[WRITTEN REQUEST]:
Count the lines in the records below that contain the string "volume". Reply with the number alone.

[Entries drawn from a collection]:
========================================

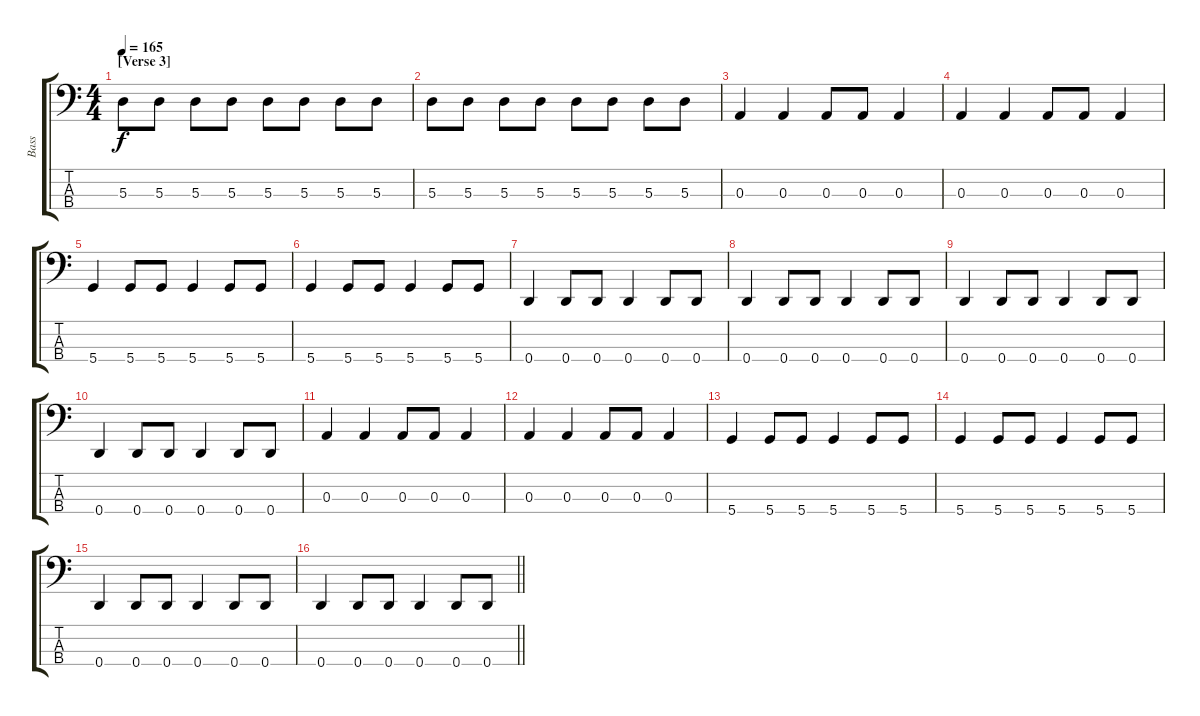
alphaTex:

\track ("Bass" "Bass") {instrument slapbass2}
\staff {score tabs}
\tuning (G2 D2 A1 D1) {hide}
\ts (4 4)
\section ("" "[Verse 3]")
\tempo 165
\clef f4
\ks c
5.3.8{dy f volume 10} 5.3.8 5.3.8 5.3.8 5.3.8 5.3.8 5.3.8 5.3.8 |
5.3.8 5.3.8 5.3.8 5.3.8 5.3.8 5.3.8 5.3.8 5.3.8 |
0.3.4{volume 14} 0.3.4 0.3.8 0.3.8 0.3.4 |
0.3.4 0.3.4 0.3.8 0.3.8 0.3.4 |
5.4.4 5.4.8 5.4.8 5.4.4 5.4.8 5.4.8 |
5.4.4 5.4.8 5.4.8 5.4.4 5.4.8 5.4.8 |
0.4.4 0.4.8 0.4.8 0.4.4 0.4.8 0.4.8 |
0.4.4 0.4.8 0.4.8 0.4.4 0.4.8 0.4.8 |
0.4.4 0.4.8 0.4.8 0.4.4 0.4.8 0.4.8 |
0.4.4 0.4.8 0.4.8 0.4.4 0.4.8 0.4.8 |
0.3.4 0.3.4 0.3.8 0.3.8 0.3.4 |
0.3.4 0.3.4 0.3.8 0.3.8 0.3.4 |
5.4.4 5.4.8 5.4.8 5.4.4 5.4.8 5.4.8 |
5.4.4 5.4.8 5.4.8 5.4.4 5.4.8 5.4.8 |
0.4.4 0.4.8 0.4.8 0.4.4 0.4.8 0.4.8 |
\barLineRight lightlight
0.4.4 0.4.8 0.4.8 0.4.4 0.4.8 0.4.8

========================================

[FINISHED EXERCISE]:
2